_Work item_
Reproduce the entries word for word but drop every picture.

━━━━

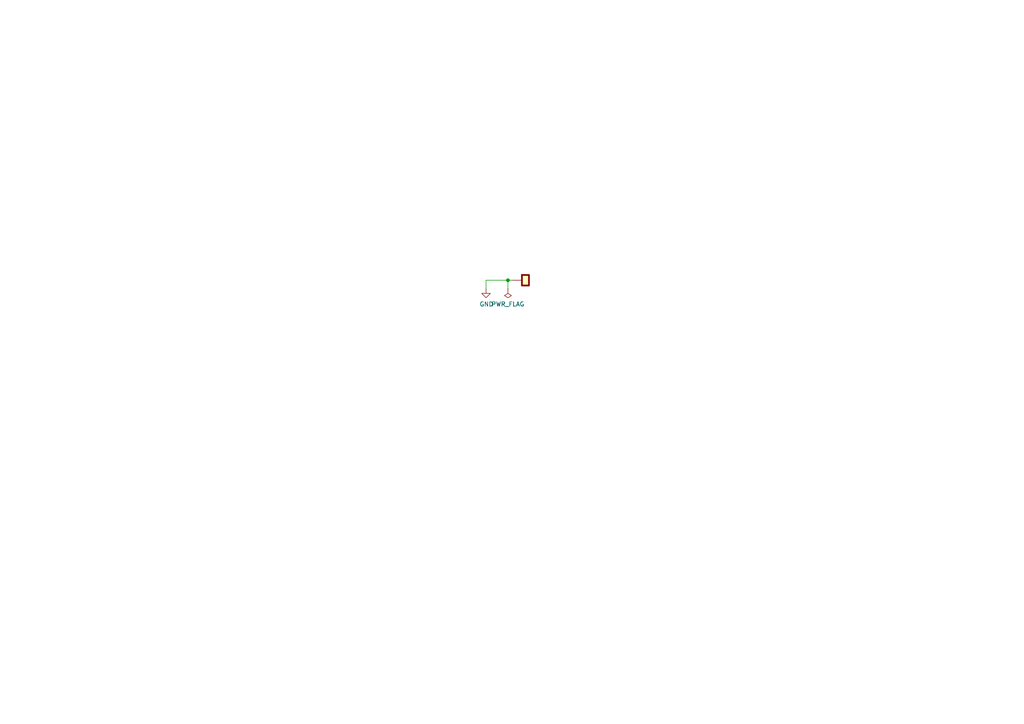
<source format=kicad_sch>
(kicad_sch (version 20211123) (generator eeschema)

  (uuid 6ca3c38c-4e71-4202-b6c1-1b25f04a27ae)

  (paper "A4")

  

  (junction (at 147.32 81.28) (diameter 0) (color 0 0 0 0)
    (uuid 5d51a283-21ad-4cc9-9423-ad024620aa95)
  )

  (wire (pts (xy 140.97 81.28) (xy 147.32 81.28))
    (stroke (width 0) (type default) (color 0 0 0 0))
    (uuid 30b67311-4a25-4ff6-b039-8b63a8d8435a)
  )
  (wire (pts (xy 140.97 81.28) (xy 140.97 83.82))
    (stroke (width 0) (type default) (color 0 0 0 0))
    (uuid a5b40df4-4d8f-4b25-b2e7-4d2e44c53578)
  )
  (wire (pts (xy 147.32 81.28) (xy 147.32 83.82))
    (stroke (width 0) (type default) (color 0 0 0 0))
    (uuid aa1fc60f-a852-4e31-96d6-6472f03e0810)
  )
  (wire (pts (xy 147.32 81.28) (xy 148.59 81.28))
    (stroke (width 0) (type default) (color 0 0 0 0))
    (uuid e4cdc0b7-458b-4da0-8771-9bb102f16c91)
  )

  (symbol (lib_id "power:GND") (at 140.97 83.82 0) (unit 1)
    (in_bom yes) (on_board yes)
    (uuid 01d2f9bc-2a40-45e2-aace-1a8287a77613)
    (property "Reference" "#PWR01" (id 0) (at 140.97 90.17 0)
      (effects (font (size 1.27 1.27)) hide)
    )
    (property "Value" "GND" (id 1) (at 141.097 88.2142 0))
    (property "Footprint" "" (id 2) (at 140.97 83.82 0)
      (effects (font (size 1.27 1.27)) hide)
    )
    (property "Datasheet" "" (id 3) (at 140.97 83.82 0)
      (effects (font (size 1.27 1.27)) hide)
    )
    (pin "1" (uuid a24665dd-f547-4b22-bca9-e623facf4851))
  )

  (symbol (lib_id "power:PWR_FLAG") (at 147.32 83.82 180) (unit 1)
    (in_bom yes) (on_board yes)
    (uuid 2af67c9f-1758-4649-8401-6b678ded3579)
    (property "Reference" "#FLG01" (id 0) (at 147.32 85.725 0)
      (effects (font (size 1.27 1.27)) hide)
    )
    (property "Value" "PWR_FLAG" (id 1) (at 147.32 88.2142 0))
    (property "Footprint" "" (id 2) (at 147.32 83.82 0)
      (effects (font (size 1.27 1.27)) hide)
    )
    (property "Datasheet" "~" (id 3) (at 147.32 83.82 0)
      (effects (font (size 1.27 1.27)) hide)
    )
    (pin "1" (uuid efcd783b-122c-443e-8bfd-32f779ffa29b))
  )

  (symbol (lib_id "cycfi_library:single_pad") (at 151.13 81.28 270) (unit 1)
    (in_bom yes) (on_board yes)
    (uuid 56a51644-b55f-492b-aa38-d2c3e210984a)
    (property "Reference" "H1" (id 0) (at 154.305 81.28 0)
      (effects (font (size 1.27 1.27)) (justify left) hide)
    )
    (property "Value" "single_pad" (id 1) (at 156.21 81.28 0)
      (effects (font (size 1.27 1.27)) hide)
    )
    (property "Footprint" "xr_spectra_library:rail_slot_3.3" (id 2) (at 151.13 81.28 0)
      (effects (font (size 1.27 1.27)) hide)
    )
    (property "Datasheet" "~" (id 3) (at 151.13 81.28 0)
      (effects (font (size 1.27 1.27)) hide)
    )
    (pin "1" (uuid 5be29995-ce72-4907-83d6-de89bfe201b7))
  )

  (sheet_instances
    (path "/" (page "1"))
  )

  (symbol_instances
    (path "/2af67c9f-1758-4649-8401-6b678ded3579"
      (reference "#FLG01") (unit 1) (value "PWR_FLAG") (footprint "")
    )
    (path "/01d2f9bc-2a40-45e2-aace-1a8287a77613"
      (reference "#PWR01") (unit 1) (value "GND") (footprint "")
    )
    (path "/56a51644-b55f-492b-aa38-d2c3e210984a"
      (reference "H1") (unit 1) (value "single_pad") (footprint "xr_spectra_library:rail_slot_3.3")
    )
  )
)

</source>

━━━━

_Completed exercise_
<source format=kicad_sch>
(kicad_sch (version 20211123) (generator eeschema)

  (uuid 6ca3c38c-4e71-4202-b6c1-1b25f04a27ae)

  (paper "A4")

  

  (junction (at 147.32 81.28) (diameter 0) (color 0 0 0 0)
    (uuid 5d51a283-21ad-4cc9-9423-ad024620aa95)
  )

  (wire (pts (xy 140.97 81.28) (xy 147.32 81.28))
    (stroke (width 0) (type default) (color 0 0 0 0))
    (uuid 30b67311-4a25-4ff6-b039-8b63a8d8435a)
  )
  (wire (pts (xy 140.97 81.28) (xy 140.97 83.82))
    (stroke (width 0) (type default) (color 0 0 0 0))
    (uuid a5b40df4-4d8f-4b25-b2e7-4d2e44c53578)
  )
  (wire (pts (xy 147.32 81.28) (xy 147.32 83.82))
    (stroke (width 0) (type default) (color 0 0 0 0))
    (uuid aa1fc60f-a852-4e31-96d6-6472f03e0810)
  )
  (wire (pts (xy 147.32 81.28) (xy 148.59 81.28))
    (stroke (width 0) (type default) (color 0 0 0 0))
    (uuid e4cdc0b7-458b-4da0-8771-9bb102f16c91)
  )

  (symbol (lib_id "power:GND") (at 140.97 83.82 0) (unit 1)
    (in_bom yes) (on_board yes)
    (uuid 01d2f9bc-2a40-45e2-aace-1a8287a77613)
    (property "Reference" "#PWR01" (id 0) (at 140.97 90.17 0)
      (effects (font (size 1.27 1.27)) hide)
    )
    (property "Value" "GND" (id 1) (at 141.097 88.2142 0))
    (property "Footprint" "" (id 2) (at 140.97 83.82 0)
      (effects (font (size 1.27 1.27)) hide)
    )
    (property "Datasheet" "" (id 3) (at 140.97 83.82 0)
      (effects (font (size 1.27 1.27)) hide)
    )
    (pin "1" (uuid a24665dd-f547-4b22-bca9-e623facf4851))
  )

  (symbol (lib_id "power:PWR_FLAG") (at 147.32 83.82 180) (unit 1)
    (in_bom yes) (on_board yes)
    (uuid 2af67c9f-1758-4649-8401-6b678ded3579)
    (property "Reference" "#FLG01" (id 0) (at 147.32 85.725 0)
      (effects (font (size 1.27 1.27)) hide)
    )
    (property "Value" "PWR_FLAG" (id 1) (at 147.32 88.2142 0))
    (property "Footprint" "" (id 2) (at 147.32 83.82 0)
      (effects (font (size 1.27 1.27)) hide)
    )
    (property "Datasheet" "~" (id 3) (at 147.32 83.82 0)
      (effects (font (size 1.27 1.27)) hide)
    )
    (pin "1" (uuid efcd783b-122c-443e-8bfd-32f779ffa29b))
  )

  (symbol (lib_id "cycfi_library:single_pad") (at 151.13 81.28 270) (unit 1)
    (in_bom yes) (on_board yes)
    (uuid 56a51644-b55f-492b-aa38-d2c3e210984a)
    (property "Reference" "H1" (id 0) (at 154.305 81.28 0)
      (effects (font (size 1.27 1.27)) (justify left) hide)
    )
    (property "Value" "single_pad" (id 1) (at 156.21 81.28 0)
      (effects (font (size 1.27 1.27)) hide)
    )
    (property "Footprint" "xr_spectra_library:rail_slot_3.3" (id 2) (at 151.13 81.28 0)
      (effects (font (size 1.27 1.27)) hide)
    )
    (property "Datasheet" "~" (id 3) (at 151.13 81.28 0)
      (effects (font (size 1.27 1.27)) hide)
    )
    (pin "1" (uuid 5be29995-ce72-4907-83d6-de89bfe201b7))
  )

  (sheet_instances
    (path "/" (page "1"))
  )

  (symbol_instances
    (path "/2af67c9f-1758-4649-8401-6b678ded3579"
      (reference "#FLG01") (unit 1) (value "PWR_FLAG") (footprint "")
    )
    (path "/01d2f9bc-2a40-45e2-aace-1a8287a77613"
      (reference "#PWR01") (unit 1) (value "GND") (footprint "")
    )
    (path "/56a51644-b55f-492b-aa38-d2c3e210984a"
      (reference "H1") (unit 1) (value "single_pad") (footprint "xr_spectra_library:rail_slot_3.3")
    )
  )
)

</source>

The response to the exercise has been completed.